On Earth, scientists are already building the next generation’s ChemCam for the NASA Mars 2020 rover with upgrades and new spectral capabilities. Along with a faster LIBS system, the SuperCam will feature a new conduction-cooled laser system to provide a non-destructive analysis ability of Raman spectroscopy that is capable of detecting carbon-based signatures of organic materials.
The Centre National d’Etudes Spatiales (CNES) and the Research Institute in Astrophysics and Planetology (IRAP), Thales Group are in the final stages of testing the SuperCam system that will eventually endure harsh Martian conditions. The team has already built and tested a full representative model of this research.
The new instrument will be able to switch between a LIBS mode and Raman mode of lasing, which requires two different laser colors to excite and probe molecular vibrations energies for its non-destructive chemical identification. The second color is produced by a crystal that doubles the 1064-nanometer frequency that is used for LIBS measurements and produces 10 times as many shots in each burst of the laser for faster sampling.
The second 532-nanometer beam will allow Mars 2020 to detect molecular structures evident of organic matter and evidence of past life. The optical architecture required to produce the two operation modes was not without its challenges.
The upgraded LIBS oscillator uses a diode-pumped Nd:YAG crystal instead of ChemCam’s Nd:KGW that provides longer bursts but requires new methods to ensure functionality over a large temperature range. Because the Nd:YAG absorbs over a narrow range of frequencies to lase at a given temperature, the SuperCam uses a multicolor diode that can pump with a wide spectrum to account for a range of temperatures.
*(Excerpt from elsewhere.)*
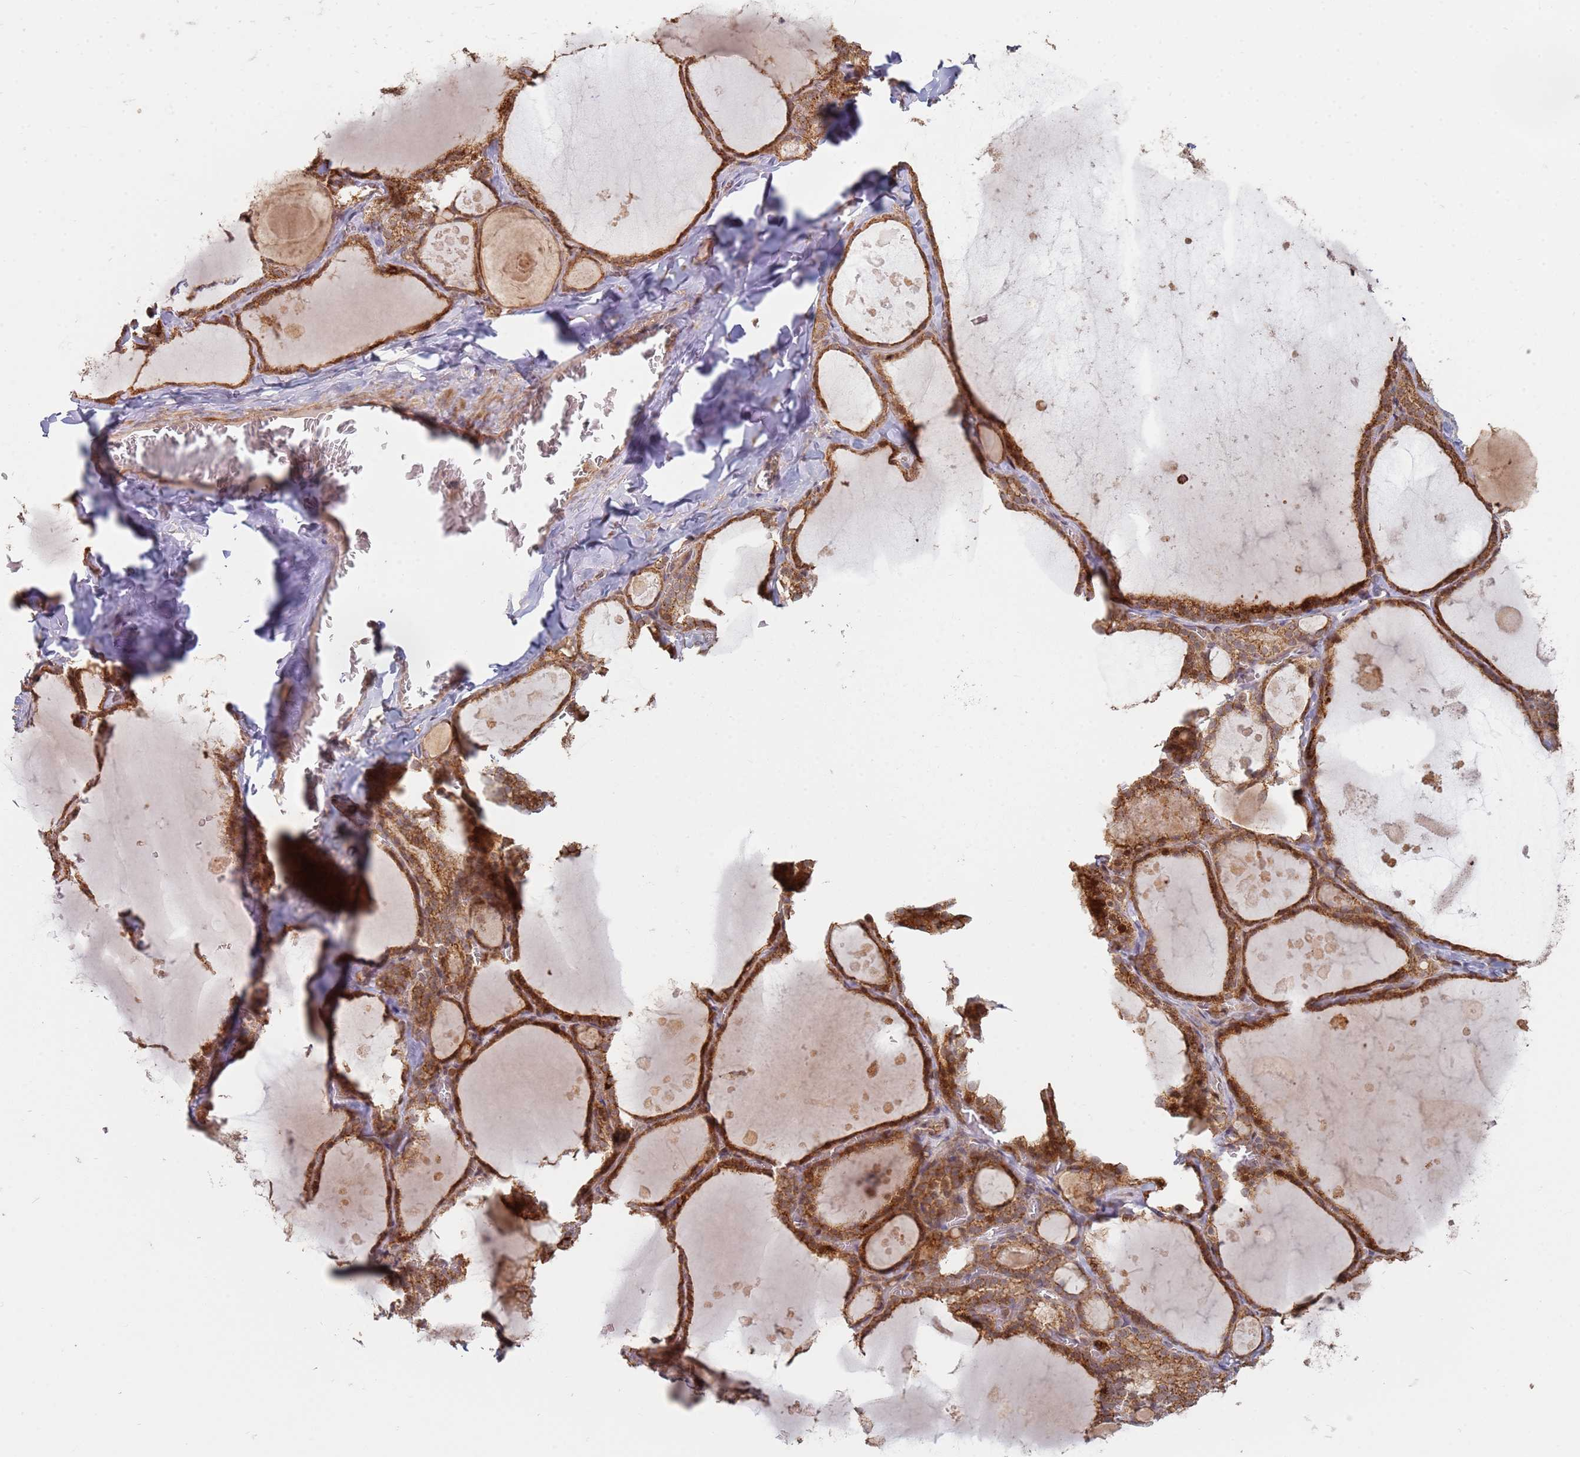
{"staining": {"intensity": "moderate", "quantity": ">75%", "location": "cytoplasmic/membranous"}, "tissue": "thyroid gland", "cell_type": "Glandular cells", "image_type": "normal", "snomed": [{"axis": "morphology", "description": "Normal tissue, NOS"}, {"axis": "topography", "description": "Thyroid gland"}], "caption": "IHC of unremarkable thyroid gland displays medium levels of moderate cytoplasmic/membranous expression in approximately >75% of glandular cells.", "gene": "MPEG1", "patient": {"sex": "male", "age": 56}}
"This laser is running in burst mode, but with this laser, we can do 1000 shots in one burst while the ChemCam laser was 10 timeless," said Eric Durand, one of SuperCam's developers at Thales Group, France. "We longitudinally pump this laser with a stack which is a broadband emitting so that when the temperature is changing, the ND:YAG crystal is still absorbing the light and the laser can be used over at least 50 to 60 degrees without temperature regulation."
The KTP crystal producing the green, frequency-doubled light required additional stabilization that added another complication to temperature control.
"The most difficult aspect was to achieve the temperature range also with the green wavelength because we have to keep the efficiency over the whole range, and it was only possible by heating a little the KTP crystal," said Durand.
The temperature stabilization that is required to keep the system aligned and working for either mode is difficult to achieve in a lab, but the system was designed to have the same stability while on the rover as it goes over the rocky Martian terrain. It has to meet tight size and weight restrictions that come with space travel and stay free of contaminants that would destroy its components, which is a feat achieved by sealing the instrument with laser welding.
The abilities of the new SuperCam will be an invaluable chemical probe for the Mars 2020 rover and might bright life to new findings to bring back to use here on Earth.
The results of the research will be presented during the OSA Laser Congress, October 1-5, 2017 in Nagoya, Japan.